Activity: The answer must consist of each line below that holds the word "really", copied as it stands.
===== Given records =====
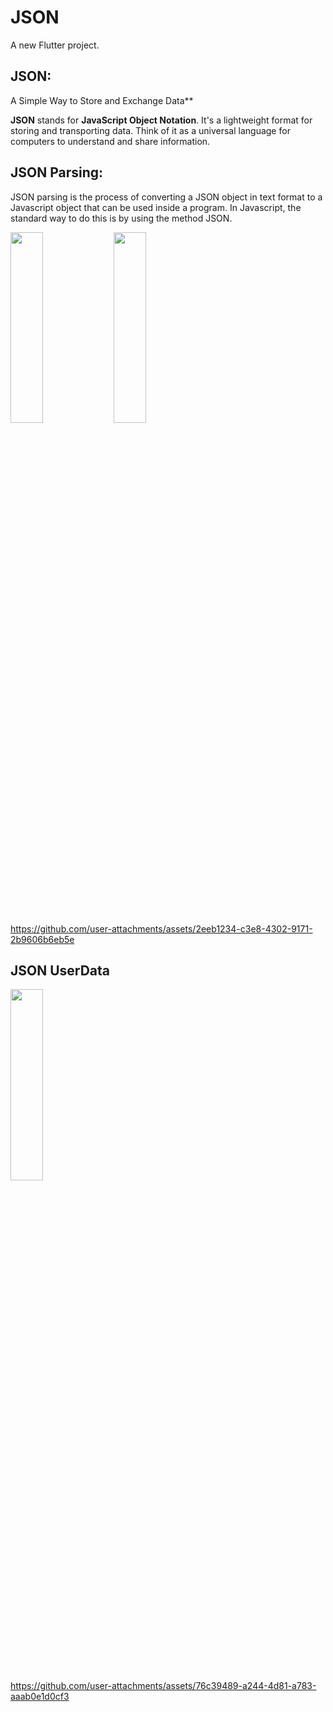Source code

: # JSON

A new Flutter project.
## JSON: 
 A Simple Way to Store and Exchange Data**

**JSON** stands for **JavaScript Object Notation**. It's a lightweight format for storing and transporting data. Think of it as a universal language for computers to understand and share information.

## JSON Parsing:
 JSON parsing is the process of converting a JSON object in text format to a Javascript object that can be used inside a program. In Javascript, the standard way to do this is by using the method JSON.
<p>
 <img src="https://github.com/user-attachments/assets/e5ed81b8-ac92-4328-a77a-0f1240f2bf30" height=28% width=32%>
 <img src="https://github.com/user-attachments/assets/b8cab509-6e4d-4a34-b494-506fffed6ab4"height=28% width=32%>
  

https://github.com/user-attachments/assets/2eeb1234-c3e8-4302-9171-2b9606b6eb5e



</p>


## JSON UserData
 <img src="https://github.com/user-attachments/assets/c1f8ccd1-8c38-469b-9444-ed0e0502d74f" height=28% width=32%>


https://github.com/user-attachments/assets/76c39489-a244-4d81-a783-aaab0e1d0cf3

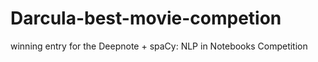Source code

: # Darcula-best-movie-competion
winning entry for the Deepnote + spaCy: NLP in Notebooks Competition
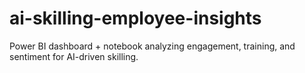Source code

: # ai-skilling-employee-insights
Power BI dashboard + notebook analyzing engagement, training, and sentiment for AI-driven skilling.
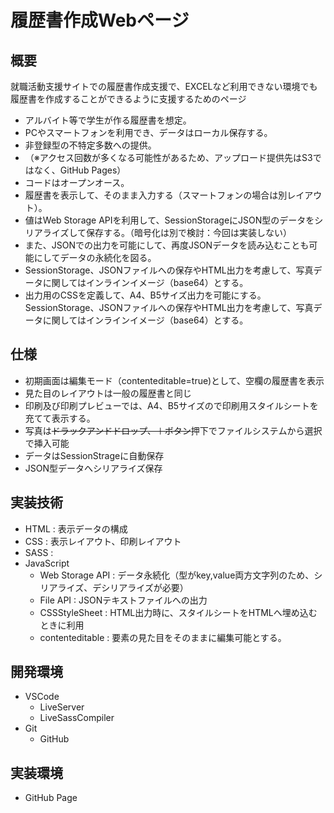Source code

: # 履歴書作成Webページ

## 概要

就職活動支援サイトでの履歴書作成支援で、EXCELなど利用できない環境でも履歴書を作成することができるように支援するためのページ

- アルバイト等で学生が作る履歴書を想定。
- PCやスマートフォンを利用でき、データはローカル保存する。
- 非登録型の不特定多数への提供。
- （※アクセス回数が多くなる可能性があるため、アップロード提供先はS3ではなく、GitHub Pages）
- コードはオープンオース。
- 履歴書を表示して、そのまま入力する（スマートフォンの場合は別レイアウト）。
- 値はWeb Storage APIを利用して、SessionStorageにJSON型のデータをシリアライズして保存する。（暗号化は別で検討：今回は実装しない）
- また、JSONでの出力を可能にして、再度JSONデータを読み込むことも可能にしてデータの永続化を図る。
- SessionStorage、JSONファイルへの保存やHTML出力を考慮して、写真データに関してはインラインイメージ（base64）とする。
- 出力用のCSSを定義して、A4、B5サイズ出力を可能にする。
SessionStorage、JSONファイルへの保存やHTML出力を考慮して、写真データに関してはインラインイメージ（base64）とする。


## 仕様
- 初期画面は編集モード（contenteditable=true)として、空欄の履歴書を表示
- 見た目のレイアウトは一般の履歴書と同じ
- 印刷及び印刷プレビューでは、A4、B5サイズので印刷用スタイルシートを充てて表示する。
- 写真は~~ドラックアンドドロップ、＋ボタン~~押下でファイルシステムから選択で挿入可能
- データはSessionStrageに自動保存
- JSON型データへシリアライズ保存

## 実装技術
- HTML         		: 表示データの構成
- CSS 				: 表示レイアウト、印刷レイアウト
- SASS              : 
- JavaScript
   - Web Storage API  : データ永続化（型がkey,value両方文字列のため、シリアライズ、デシリアライズが必要）
   - File API         : JSONテキストファイルへの出力
   - CSSStyleSheet    : HTML出力時に、スタイルシートをHTMLへ埋め込むときに利用
   - contenteditable  : 要素の見た目をそのままに編集可能とする。

## 開発環境

- VSCode
   - LiveServer 
   - LiveSassCompiler
- Git
   - GitHub

## 実装環境
- GitHub Page
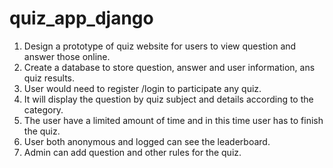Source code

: # quiz_app_django

1. Design a prototype of quiz website for users to view question and answer those online.
2. Create a database to store question, answer and user information, ans quiz results.
3. User would need to register /login to participate any quiz.
4. It will display the question by quiz subject and details according to the category.
5. The user have a limited amount of time and in this time user has to finish the quiz.
6. User both anonymous and logged can see the leaderboard.
7. Admin can add question and other rules for the quiz.
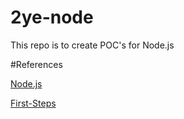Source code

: # 2ye-node
This repo is to create POC's for Node.js



#References

[Node.js](https://nodejs.org/en/)

[First-Steps](http://tableless.com.br/o-que-nodejs-primeiros-passos-com-node-js/)
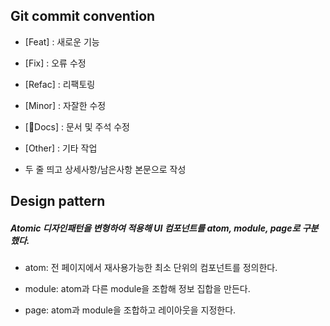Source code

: ## Git commit convention

- [Feat] : 새로운 기능
- [Fix] : 오류 수정
- [Refac] : 리팩토링
- [Minor] : 자잘한 수정
- [Docs] : 문서 및 주석 수정
- [Other] : 기타 작업

- 두 줄 띄고 상세사항/남은사항 본문으로 작성

## Design pattern

##### Atomic 디자인패턴을 변형하여 적용해 UI 컴포넌트를 atom, module, page로 구분했다.

- atom: 전 페이지에서 재사용가능한 최소 단위의 컴포넌트를 정의한다.

- module: atom과 다른 module을 조합해 정보 집합을 만든다.

- page: atom과 module을 조합하고 레이아웃을 지정한다.



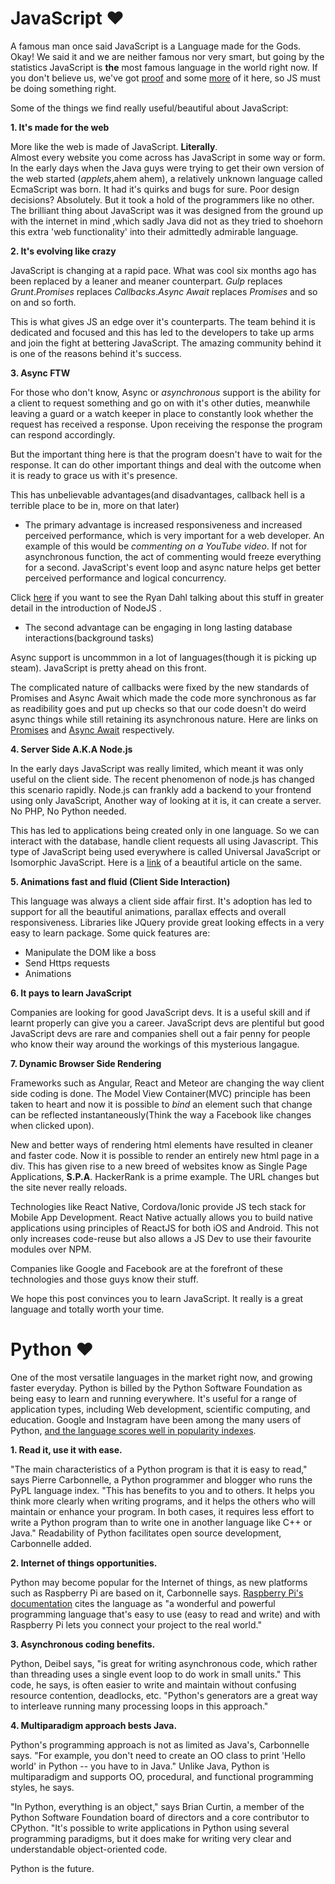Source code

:# JavaScript &#10084;
A famous man once said JavaScript is a Language made for the Gods.  
Okay! We said  it and we are neither famous nor very smart, but going by the statistics JavaScript is **the** most famous language in the world right now. If you don't believe us, we've got [proof](http://www.eweek.com/developer/javascript-most-popular-language-stack-overflow-report.html) and some [more](http://www.modulecounts.com/) of it here, so JS must be doing something right.

Some of the things we find really useful/beautiful about JavaScript:

**1. It's made for the web**

More like the web is made of JavaScript. **Literally**.  
Almost every website you come across has JavaScript in some way or form. In the early days when the Java guys were trying to get their own version of the web started (*applets*,ahem ahem), a relatively unknown language called EcmaScript was born. It had it's quirks and bugs for sure. Poor design decisions? Absolutely. But it took a hold of the programmers like no other.  
The brilliant thing about JavaScript was it was designed from the ground up with the internet in mind ,which sadly Java did not as they tried to shoehorn this extra 'web functionality' into their admittedly admirable language.

**2. It's evolving like crazy**

JavaScript is changing at a rapid pace. What was cool six months ago has been replaced by a leaner and meaner counterpart. *Gulp* replaces *Grunt*.*Promises* replaces *Callbacks*.*Async Await* replaces *Promises* and so on and so forth.

This is what gives JS an edge over it's counterparts. The team behind it is dedicated and focused and this has led to the developers to take up arms and join the fight at bettering JavaScript. The amazing community behind it is one of the reasons behind it's success.

**3. Async FTW**

For those who don't know, Async or *asynchronous* support is the ability for a client to request something and go on with it's other duties, meanwhile leaving a guard or a watch keeper in place to constantly look whether the request has received a response. Upon receiving the response the program can respond accordingly.

But the important thing here is that the program doesn't have to wait for the response. It can do other important things and deal with the outcome when it is ready to grace us with it's presence.

This has unbelievable advantages(and disadvantages, callback hell is a terrible place to be in, more on that later)

* The primary advantage is increased responsiveness and  increased perceived performance, which is very important for a web developer. An example of this would be *commenting on a YouTube video*. If not for asynchronous function, the act of commenting would freeze everything for a second. JavaScript's event loop and async nature helps get better perceived performance and logical concurrency.

Click [here](https://www.youtube.com/watch?v=ztspvPYybIY) if you want to see the Ryan Dahl talking about this stuff in greater detail in the introduction of NodeJS .

* The second advantage can be engaging in long lasting database interactions(background tasks)

Async support is uncommmon in a lot of languages(though it is picking up steam). JavaScript is pretty ahead on this front.

The complicated nature of callbacks were fixed by the new standards of Promises and Async Await which made the code more synchronous as far as readibility goes and put up checks so that our code doesn't do weird async things while still retaining its asynchronous nature. Here are links on [Promises](https://www.toptal.com/javascript/javascript-promises) and [Async Await](https://www.twilio.com/blog/2015/10/asyncawait-the-hero-javascript-deserved.html) respectively.

**4. Server Side A.K.A Node.js**

In the early days JavaScript was really limited, which meant it was only useful on the client side. The recent phenomenon of node.js has changed this scenario rapidly. Node.js can frankly add a backend to your frontend using only JavaScript, Another way of looking at it is, it can create a server.
No PHP, No Python needed.

This has led to applications being created only in one language. So we can interact with the database, handle client requests all using Javascript.
This type of JavaScript being used everywhere is called Universal JavaScript or Isomorphic JavaScript. Here is a [link](https://medium.com/@mjackson/universal-javascript-4761051b7ae9#.jyg0exgy5) of a beautiful article on the same.

**5. Animations fast and fluid (Client Side Interaction)**

This language was always a client side affair first. It's adoption has led to support for all the beautiful animations, parallax effects and overall responsiveness.
Libraries like JQuery provide great looking effects in a very easy to learn package.
Some quick features are:

* Manipulate the DOM like a boss
* Send Https requests
* Animations


**6. It pays to learn JavaScript**

Companies are looking for good JavaScript devs. It is a useful skill and if learnt properly can give you a career. JavaScript devs are plentiful but good JavaScript devs are rare and companies shell out a fair penny for people who know their way around the workings of this mysterious langague.

**7. Dynamic Browser Side Rendering**

Frameworks such as Angular, React and Meteor are changing the way client side coding is done. The Model View Container(MVC) principle has been taken to heart and now it is possible to *bind* an element such that change can be reflected instantaneously(Think the way a Facebook like changes when clicked upon).

New and better ways of rendering html elements have resulted in cleaner and faster code. Now it is possible to render an entirely new html page in a div.
This has given rise to a new breed of websites know as Single Page Applications, **S.P.A**. HackerRank is a prime example. The URL changes but the site never really reloads.

Technologies like React Native, Cordova/Ionic provide JS tech stack for Mobile App Development. React Native actually allows you to build native applications using principles of ReactJS for both iOS and Android. This not only increases code-reuse but also allows a JS Dev to use their favourite modules over NPM.

 Companies like Google and Facebook are at the forefront of these technologies and those guys know their stuff.

 We hope this post convinces you to learn JavaScript. It really is a great language and totally worth your time.
 
# Python &#10084;
 
 One of the most versatile languages in the market right now, and growing faster everyday. Python is billed by the Python Software Foundation as being easy to learn and running everywhere. It's useful for a range of application types, including Web development, scientific computing, and education. Google and Instagram have been among the many users of Python, [and the language scores well in popularity indexes](http://www.codingdojo.com/blog/9-most-in-demand-programming-languages-of-2016/).
 
**1. Read it, use it with ease.**

 "The main characteristics of a Python program is that it is easy to read," says Pierre Carbonnelle, a Python programmer and blogger who runs the PyPL language index. "This has benefits to you and to others. It helps you think more clearly when writing programs, and it helps the others who will maintain or enhance your program. In both cases, it requires less effort to write a Python program than to write one in another language like C++ or Java." Readability of Python facilitates open source development, Carbonnelle added.
 
**2. Internet of things opportunities.**
 
 Python may become popular for the Internet of things, as new platforms such as Raspberry Pi are based on it, Carbonnelle says. [Raspberry Pi's documentation](https://www.raspberrypi.org/documentation/usage/python/) cites the language as "a wonderful and powerful programming language that's easy to use (easy to read and write) and with Raspberry Pi lets you connect your project to the real world."

**3. Asynchronous coding benefits.**

Python, Deibel says, "is great for writing asynchronous code, which rather than threading uses a single event loop to do work in small units." This code, he says, is often easier to write and maintain without confusing resource contention, deadlocks, etc. "Python's generators are a great way to interleave running many processing loops in this approach." 

**4. Multiparadigm approach bests Java.**

Python's programming approach is not as limited as Java's, Carbonnelle says. "For example, you don't need to create an OO class to print 'Hello world' in Python -- you have to in Java." Unlike Java, Python is multiparadigm and supports OO, procedural, and functional programming styles, he says.

"In Python, everything is an object," says Brian Curtin, a member of the Python Software Foundation board of directors and a core contributor to CPython. "It's possible to write applications in Python using several programming paradigms, but it does make for writing very clear and understandable object-oriented code.

Python is the future.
=====
Reply to the task:
Some of the things we find really useful/beautiful about JavaScript:
In the early days JavaScript was really limited, which meant it was only useful on the client side. The recent phenomenon of node.js has changed this scenario rapidly. Node.js can frankly add a backend to your frontend using only JavaScript, Another way of looking at it is, it can create a server.
This has given rise to a new breed of websites know as Single Page Applications, **S.P.A**. HackerRank is a prime example. The URL changes but the site never really reloads.
 We hope this post convinces you to learn JavaScript. It really is a great language and totally worth your time.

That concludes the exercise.